**TASK GOAL**
Transcribe all of the data verbatim, please, and leave out its pictures.

**MATERIAL FOR THE TASK**
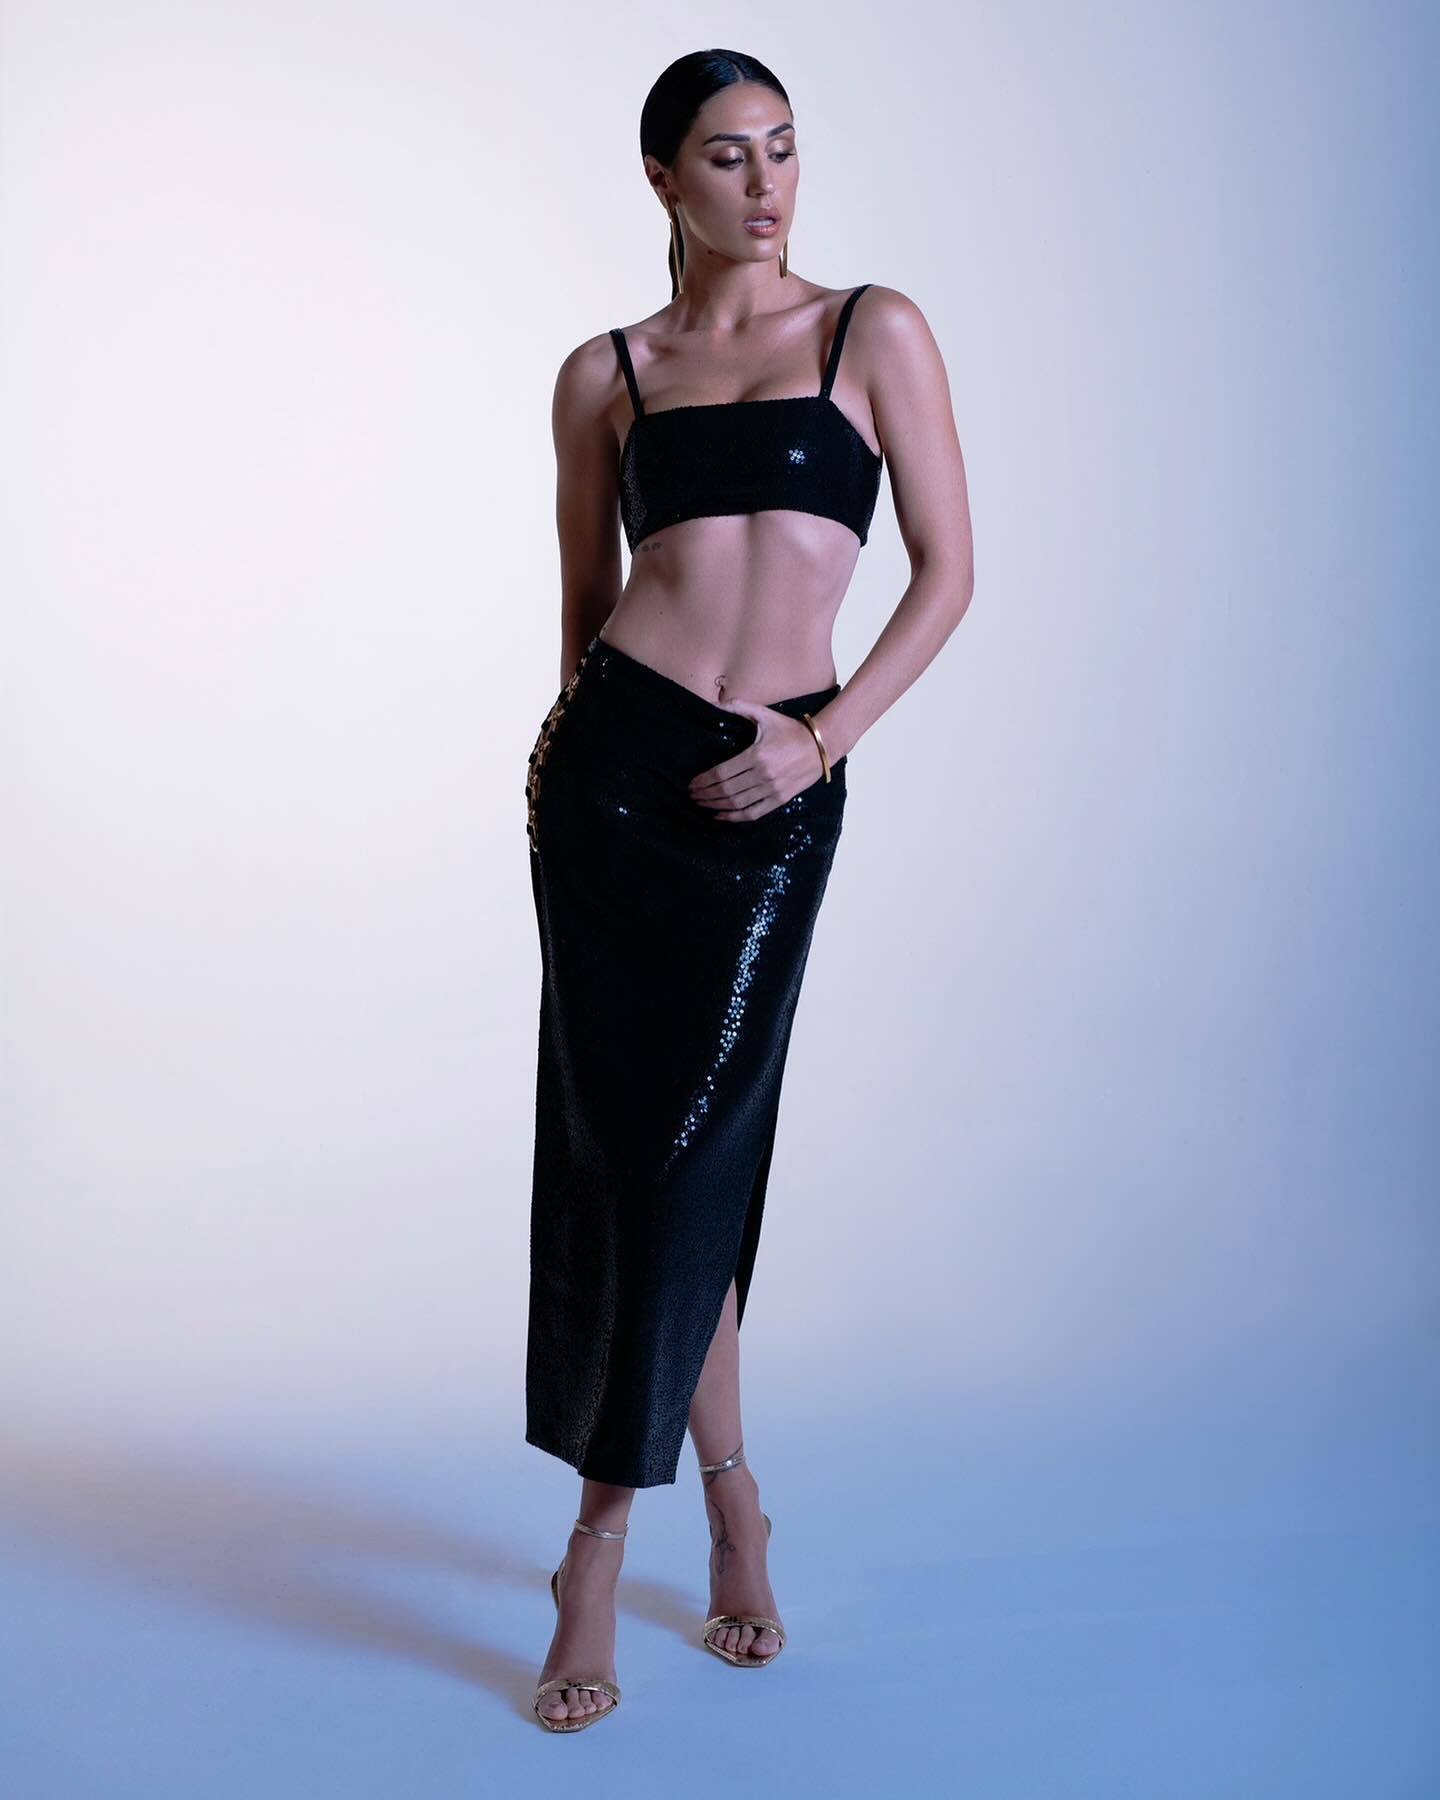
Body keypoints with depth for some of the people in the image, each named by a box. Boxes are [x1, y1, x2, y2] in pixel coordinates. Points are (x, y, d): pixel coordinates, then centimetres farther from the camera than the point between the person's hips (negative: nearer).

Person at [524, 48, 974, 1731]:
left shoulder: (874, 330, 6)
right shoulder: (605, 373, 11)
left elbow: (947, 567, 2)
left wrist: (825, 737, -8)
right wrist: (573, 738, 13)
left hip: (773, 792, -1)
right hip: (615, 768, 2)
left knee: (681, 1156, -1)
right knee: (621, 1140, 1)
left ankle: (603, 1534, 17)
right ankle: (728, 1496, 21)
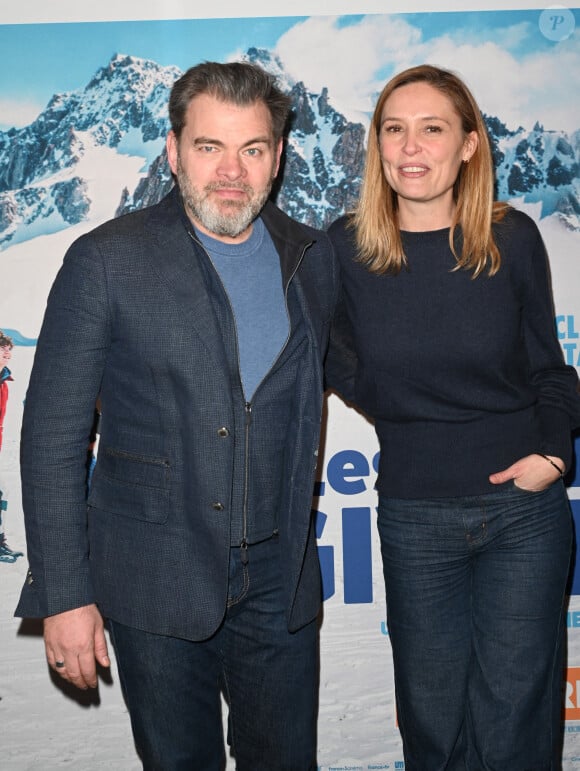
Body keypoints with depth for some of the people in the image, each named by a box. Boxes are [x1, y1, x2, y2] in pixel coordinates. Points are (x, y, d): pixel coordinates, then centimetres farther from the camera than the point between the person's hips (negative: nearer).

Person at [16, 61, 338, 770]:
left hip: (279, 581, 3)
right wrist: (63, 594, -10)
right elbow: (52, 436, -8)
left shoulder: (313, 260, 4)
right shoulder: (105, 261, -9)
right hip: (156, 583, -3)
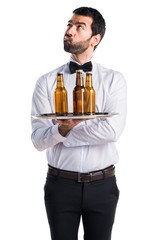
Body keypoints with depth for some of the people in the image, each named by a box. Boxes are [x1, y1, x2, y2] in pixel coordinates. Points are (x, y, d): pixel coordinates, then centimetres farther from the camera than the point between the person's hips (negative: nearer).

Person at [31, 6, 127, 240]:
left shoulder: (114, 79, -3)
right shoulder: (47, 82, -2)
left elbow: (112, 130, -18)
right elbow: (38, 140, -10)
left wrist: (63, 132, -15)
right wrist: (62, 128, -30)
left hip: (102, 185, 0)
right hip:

**RESPONSE BOX**
Body keypoints with depth for some of the people in the image, each named by a box. Boxes are [x1, y1, x2, y2] in pixel coordinates. Points are (x, y, d): pixel coordinates, then centimetres farther from the camera than the point between the person's hips (negative: nearer).

Person at [524, 48, 974, 1731]:
left shoulder: (874, 330, 6)
right shoulder: (605, 373, 11)
left elbow: (947, 567, 2)
left wrist: (825, 737, -8)
right wrist: (573, 738, 13)
left hip: (773, 792, -1)
right hip: (615, 768, 2)
left knee: (681, 1156, -1)
right knee: (621, 1140, 1)
left ankle: (603, 1534, 17)
right ankle: (728, 1496, 21)
Body keypoints with depth for some of the people in the image, each named by a box. Boxes are [x1, y1, x2, y2] in pixel coordinates. Points are (x, y, d): pixel coordinates, then centimetres farther from the camera than the point between the person's hips (negative: nearer).

Person at [16, 61, 338, 770]:
left hip: (279, 581, 3)
right wrist: (63, 594, -10)
right elbow: (52, 436, -8)
left shoulder: (313, 260, 4)
right shoulder: (105, 261, -9)
right hip: (156, 583, -3)
Body keypoints with depth for some of the people in the image, each named by a box. Boxes are [x1, y1, x2, y2] in pixel coordinates. Points are (x, y, d): pixel coordinates, then centimetres farther from the camera than the point between the person's hips (negative: nearer).

Person at [31, 6, 127, 240]:
left shoulder: (114, 79, -3)
right shoulder: (47, 82, -2)
left elbow: (112, 130, -18)
right elbow: (38, 140, -10)
left wrist: (63, 132, -15)
right wrist: (62, 128, -30)
left hip: (102, 185, 0)
right hip:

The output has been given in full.